This compressed data will not cause any problems for browsers or SDKs capable of handling gzip. However, if the browser or SDK does not have gzip processing capabilities (which is why these programs or code do not set “Accept-Encoding: gzip, deflate”), they will get “garbled text”.

Solution

Objective: To ensure that the scheduling server only caches uncompressed data.

  • Disable compression settings on the business server.
  • Add “Via: xxx” or “Accept-Encoding: ”” to the proxy request header of the scheduling server.

If value is empty string, then header will not be sent to upstream. For example this setting can be used to disable gzip compression on upstream:

proxy_set_header Accept-Encoding "";

Additional questions

Q. If the scheduling server has already cached the compressed object and enabled compression settings, will a client with “Accept-Encoding: gzip, deflate” set to receive data that has been compressed twice?

A. To answer this question, we need to go back to the code block in `gzip_module` that checks for compression. The previous explanation gzip_http_versiondidn’t fully extract the code segment that checks the compression conditions in `gzip`.

if (!conf->enable
    || (r->headers_out.status != NGX_HTTP_OK
        && r->headers_out.status != NGX_HTTP_FORBIDDEN
        && r->headers_out.status != NGX_HTTP_NOT_FOUND)
    || (r->headers_out.content_encoding
        && r->headers_out.content_encoding->value.len)
    || (r->headers_out.content_length_n != -1
        && r->headers_out.content_length_n < conf->min_length)
    || ngx_http_test_content_type(r, &conf->types) == NULL
    || r->header_only)
{
    return ngx_http_next_header_filter(r);
}

r->gzip_vary = 1;

if (!r->gzip_tested) {
    if (ngx_http_gzip_ok(r) != NGX_OK) {
        return ngx_http_next_header_filter(r);
    }

} else if (!r->gzip_ok) {
    return ngx_http_next_header_filter(r);
}

When using cached data to respond to client requests, nginx reads the entire upstream response header from the cache file into ngx_http_request_t::headers_outthe structure. Since the upstream returns compressed data, the header field will definitely contain the “Content-Encoding: gzip” field. Therefore, in the above…

r->headers_out.content_encoding

If the condition is true, nginx will skip the processing of gzip_module.

Q. Why does Via prevent the application server from compressing the response? A.gzip_proxied In fact, this is the field that the command identifies when the file description is ambiguous (my English is too poor?) .
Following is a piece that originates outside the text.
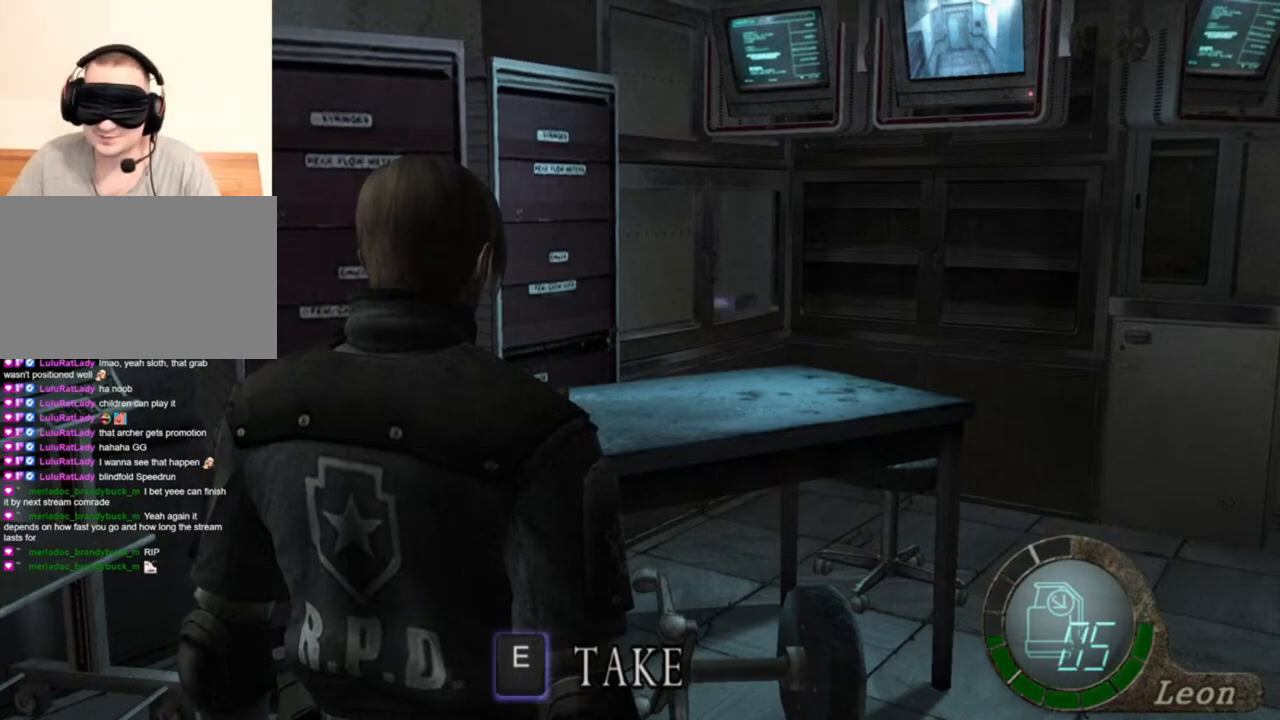
{"keys": [], "mouse": [], "events": []}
gzip_proxyed off | expired | no-cache | no-store | private | no_last_modified | no_etag | auth | any

It allows or disallows the compression of the response of for the proxy request in the dependence on the request and the response. The fact that, request proxy , is determined on the basis of line “Via” in the headers of request.
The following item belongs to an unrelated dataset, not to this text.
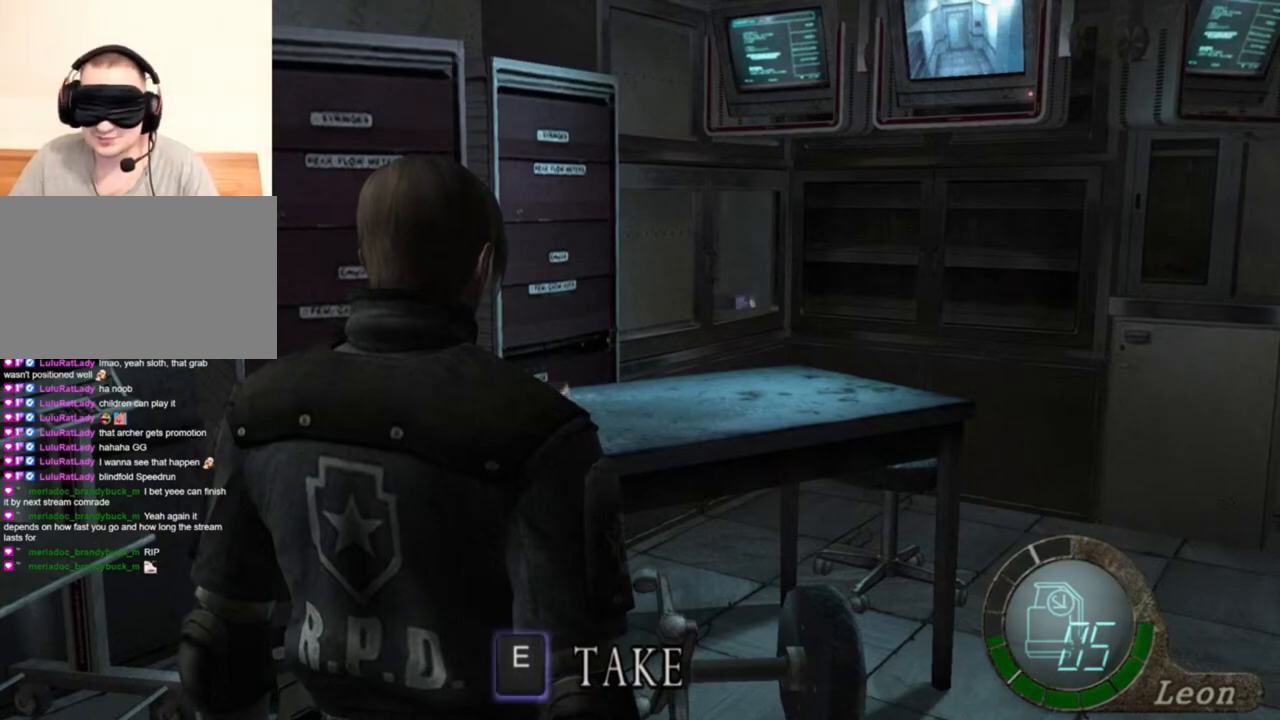
{"keys": [], "mouse": [], "events": []}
Its default value is off. This is also the setting I use on the scheduling server and the business server.

Anther explanation

As long as client request was identified as one came from proxy server (“Via” header present) nginx is able to disable or enable it’s own gzip depending on various conditions. These conditions are controlled via gzip_proxieddirective.

This guy explained it very clearly: Requests containing the “Via” field in their header will be treated by nginx as requests from another proxy program. Whether to enable gzip for this request, or under what conditions to enable gzip, can be controlled by `gzip_proxied` . The default value is to perform uncompressed compression on all proxied requests.

Looking back at the official documentation, describing “request proxy” as “proxy request” is more appropriate.

So, what does the code that controls compression via “Via” look like?

/* ngx_http_core_module.c:1919, ngx_http_gzip_ok */
if (r->headers_in.via == NULL) {
    goto ok;
}

p = clcf->gzip_proxied;

if (p & NGX_HTTP_GZIP_PROXIED_OFF) {
    return NGX_DECLINED;
}

if (p & NGX_HTTP_GZIP_PROXIED_ANY) {
    goto ok;
}
/* ... */

ngx_http_request_t::headers_inThe `<field> ` and ngx_http_request_t::headers_out `<field>` tags store all fields of the request. If the “Via” field exists in all requests, gzip_proxiedfurther judgment is made based on the configuration to determine whether the response data for this request needs to be compressed.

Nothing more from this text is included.